### REQUEST
Copy the items from the beginning up to and including the line with "Размеры: 40 х90 х23", replacing "Под заказ" with "В наличии". Leave every other part of those lines unchanged.

BEGIN SUPPLIED ENTRIES

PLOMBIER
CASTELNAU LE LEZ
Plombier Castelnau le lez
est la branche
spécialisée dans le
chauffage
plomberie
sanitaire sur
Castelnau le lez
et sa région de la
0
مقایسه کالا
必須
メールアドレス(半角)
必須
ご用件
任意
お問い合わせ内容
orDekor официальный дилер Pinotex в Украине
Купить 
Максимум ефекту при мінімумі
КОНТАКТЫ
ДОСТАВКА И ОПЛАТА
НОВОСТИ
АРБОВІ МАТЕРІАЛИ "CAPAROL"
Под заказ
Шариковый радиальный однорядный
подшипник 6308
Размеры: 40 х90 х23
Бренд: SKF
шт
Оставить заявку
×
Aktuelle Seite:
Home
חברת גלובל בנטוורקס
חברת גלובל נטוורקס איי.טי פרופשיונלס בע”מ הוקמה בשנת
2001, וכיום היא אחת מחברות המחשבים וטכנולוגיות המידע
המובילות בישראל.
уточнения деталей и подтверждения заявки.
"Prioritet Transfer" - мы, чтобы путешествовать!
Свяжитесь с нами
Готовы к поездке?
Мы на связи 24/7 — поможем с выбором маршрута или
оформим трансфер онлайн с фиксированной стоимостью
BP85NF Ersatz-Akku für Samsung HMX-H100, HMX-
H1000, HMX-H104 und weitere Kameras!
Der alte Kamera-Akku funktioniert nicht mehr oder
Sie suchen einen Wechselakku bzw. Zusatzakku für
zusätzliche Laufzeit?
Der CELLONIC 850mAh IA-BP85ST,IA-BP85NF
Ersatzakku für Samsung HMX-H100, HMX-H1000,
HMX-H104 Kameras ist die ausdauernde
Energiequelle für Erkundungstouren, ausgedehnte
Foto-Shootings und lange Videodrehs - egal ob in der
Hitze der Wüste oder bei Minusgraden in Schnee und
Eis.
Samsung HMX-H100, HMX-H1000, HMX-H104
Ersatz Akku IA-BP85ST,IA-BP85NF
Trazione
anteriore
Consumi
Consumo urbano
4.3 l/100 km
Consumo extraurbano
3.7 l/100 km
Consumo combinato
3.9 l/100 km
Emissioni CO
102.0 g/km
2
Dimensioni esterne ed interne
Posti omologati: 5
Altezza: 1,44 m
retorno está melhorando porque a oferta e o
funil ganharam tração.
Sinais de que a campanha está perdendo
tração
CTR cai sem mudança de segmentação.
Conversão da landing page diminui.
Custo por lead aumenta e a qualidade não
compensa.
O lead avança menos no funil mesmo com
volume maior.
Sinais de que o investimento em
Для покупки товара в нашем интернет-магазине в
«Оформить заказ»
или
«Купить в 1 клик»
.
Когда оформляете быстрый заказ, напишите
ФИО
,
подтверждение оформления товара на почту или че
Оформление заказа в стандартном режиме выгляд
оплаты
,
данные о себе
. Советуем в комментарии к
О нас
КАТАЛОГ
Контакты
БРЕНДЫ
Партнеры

END SUPPLIED ENTRIES

### THE COMPLETED TASK
PLOMBIER
CASTELNAU LE LEZ
Plombier Castelnau le lez
est la branche
spécialisée dans le
chauffage
plomberie
sanitaire sur
Castelnau le lez
et sa région de la
0
مقایسه کالا
必須
メールアドレス(半角)
必須
ご用件
任意
お問い合わせ内容
orDekor официальный дилер Pinotex в Украине
Купить 
Максимум ефекту при мінімумі
КОНТАКТЫ
ДОСТАВКА И ОПЛАТА
НОВОСТИ
АРБОВІ МАТЕРІАЛИ "CAPAROL"
В наличии
Шариковый радиальный однорядный
подшипник 6308
Размеры: 40 х90 х23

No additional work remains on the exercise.